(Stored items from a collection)
-- Opening Marker --
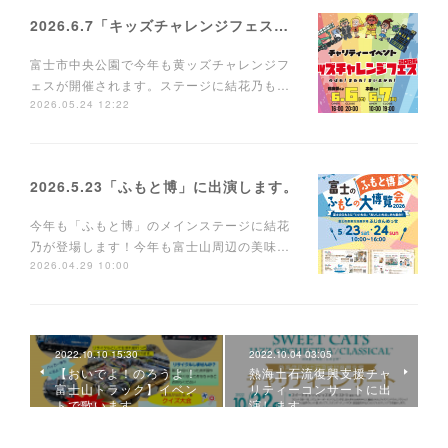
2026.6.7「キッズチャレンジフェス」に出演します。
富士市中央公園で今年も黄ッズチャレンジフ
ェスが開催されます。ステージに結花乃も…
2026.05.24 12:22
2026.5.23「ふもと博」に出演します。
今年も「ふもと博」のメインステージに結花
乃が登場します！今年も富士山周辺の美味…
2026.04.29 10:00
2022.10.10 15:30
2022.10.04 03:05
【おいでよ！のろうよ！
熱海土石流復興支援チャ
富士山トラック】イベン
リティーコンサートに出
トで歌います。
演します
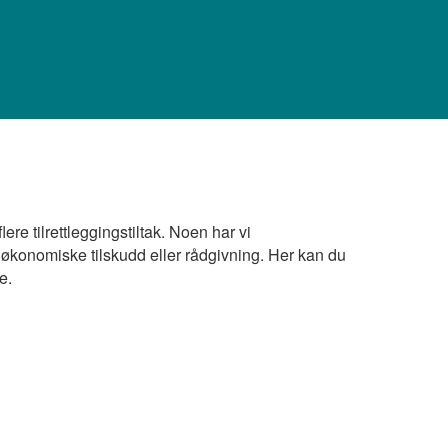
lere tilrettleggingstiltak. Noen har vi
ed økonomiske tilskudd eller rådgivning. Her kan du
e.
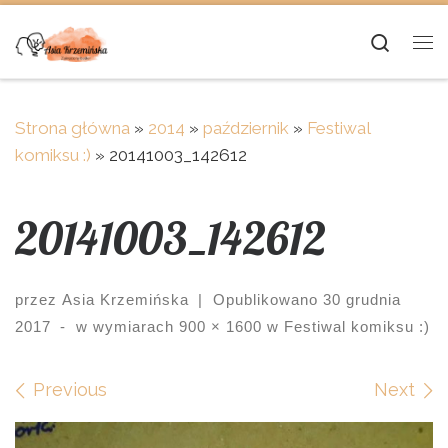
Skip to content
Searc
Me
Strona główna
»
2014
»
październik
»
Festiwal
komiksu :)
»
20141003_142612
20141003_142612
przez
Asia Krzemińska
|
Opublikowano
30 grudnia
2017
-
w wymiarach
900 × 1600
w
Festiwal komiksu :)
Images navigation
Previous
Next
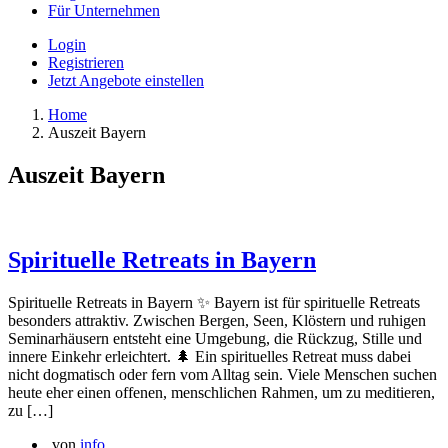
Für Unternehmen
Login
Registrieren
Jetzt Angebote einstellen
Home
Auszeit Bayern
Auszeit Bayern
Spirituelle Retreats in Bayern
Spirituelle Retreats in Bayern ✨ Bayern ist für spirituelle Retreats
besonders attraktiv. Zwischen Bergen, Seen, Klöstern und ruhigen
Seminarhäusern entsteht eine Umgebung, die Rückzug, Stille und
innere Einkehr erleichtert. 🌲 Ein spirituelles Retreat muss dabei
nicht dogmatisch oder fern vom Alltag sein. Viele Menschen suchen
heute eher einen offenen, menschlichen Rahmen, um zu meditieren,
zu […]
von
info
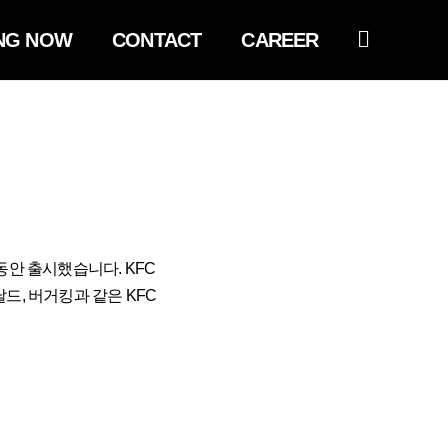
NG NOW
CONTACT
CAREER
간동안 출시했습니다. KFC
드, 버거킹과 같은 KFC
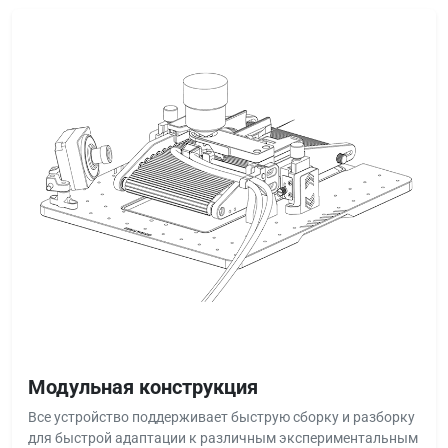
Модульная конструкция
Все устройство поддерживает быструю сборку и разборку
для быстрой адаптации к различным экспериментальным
-- Closing Marker --
-- Opening Marker --
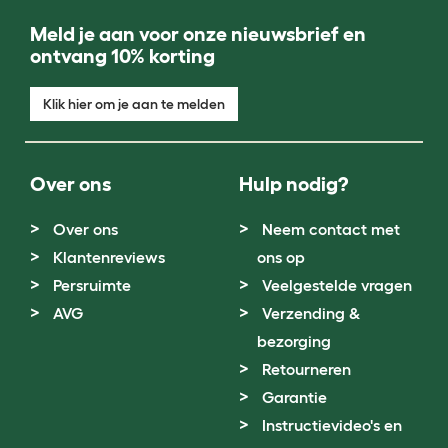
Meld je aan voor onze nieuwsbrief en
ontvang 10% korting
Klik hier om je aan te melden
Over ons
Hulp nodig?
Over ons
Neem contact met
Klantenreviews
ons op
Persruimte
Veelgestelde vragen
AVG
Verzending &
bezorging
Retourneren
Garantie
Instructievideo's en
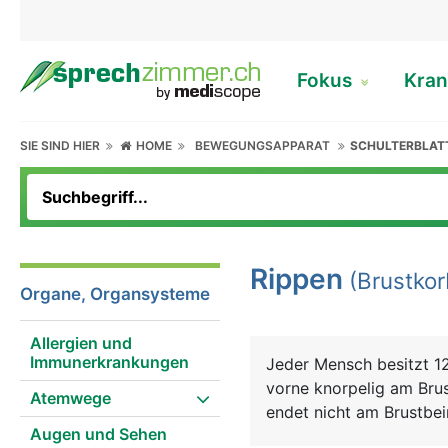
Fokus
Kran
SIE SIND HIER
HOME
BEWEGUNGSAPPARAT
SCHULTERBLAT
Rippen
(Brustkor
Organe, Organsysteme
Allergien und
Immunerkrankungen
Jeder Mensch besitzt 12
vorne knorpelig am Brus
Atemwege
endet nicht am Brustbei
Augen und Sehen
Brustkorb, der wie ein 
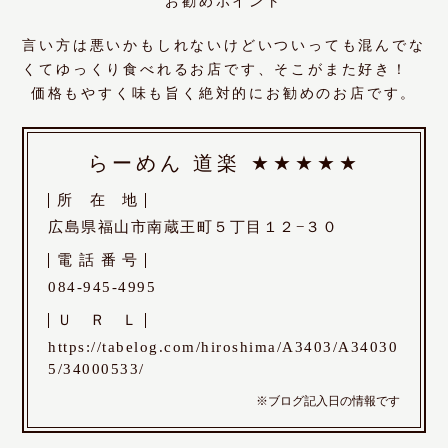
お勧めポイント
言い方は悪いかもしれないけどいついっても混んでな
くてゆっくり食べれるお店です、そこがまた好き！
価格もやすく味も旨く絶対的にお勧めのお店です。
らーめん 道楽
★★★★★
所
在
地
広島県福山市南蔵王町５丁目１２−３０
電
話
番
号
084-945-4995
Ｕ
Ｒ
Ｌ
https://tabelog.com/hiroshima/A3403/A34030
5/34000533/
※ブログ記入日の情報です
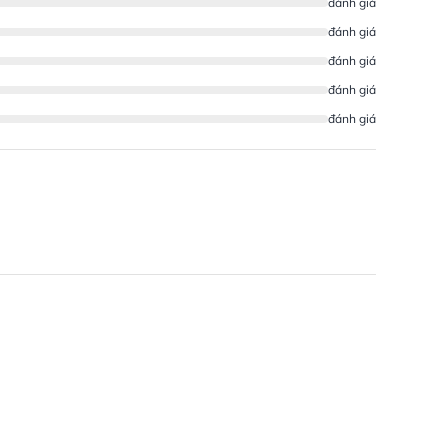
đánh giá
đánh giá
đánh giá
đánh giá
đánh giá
-- Closing Marker --
-- Opening Marker --
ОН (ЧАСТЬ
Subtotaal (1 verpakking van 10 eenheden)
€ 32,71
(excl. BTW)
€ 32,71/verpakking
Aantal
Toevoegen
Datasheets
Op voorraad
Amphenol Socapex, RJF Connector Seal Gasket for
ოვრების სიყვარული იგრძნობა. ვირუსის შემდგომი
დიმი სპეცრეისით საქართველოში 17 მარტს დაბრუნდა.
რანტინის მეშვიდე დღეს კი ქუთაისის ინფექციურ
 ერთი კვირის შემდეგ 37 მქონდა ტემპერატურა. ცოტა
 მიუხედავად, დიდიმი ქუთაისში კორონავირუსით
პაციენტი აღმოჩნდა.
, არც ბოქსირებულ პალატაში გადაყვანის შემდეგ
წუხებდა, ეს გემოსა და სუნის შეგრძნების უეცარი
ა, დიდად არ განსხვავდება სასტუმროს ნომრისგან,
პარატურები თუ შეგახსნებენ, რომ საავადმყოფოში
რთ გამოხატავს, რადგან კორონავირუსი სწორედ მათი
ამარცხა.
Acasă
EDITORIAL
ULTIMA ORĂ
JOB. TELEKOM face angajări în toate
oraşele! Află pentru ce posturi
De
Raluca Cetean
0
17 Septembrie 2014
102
-- Closing Marker --
TASK DESCRIPTION: What is needed is every line from the data above that includes the string "nicht", copied out.

YOUR RESPONSE:
nicht dogmatisch oder fern vom Alltag sein. Viele Menschen suchen
endet nicht am Brustbei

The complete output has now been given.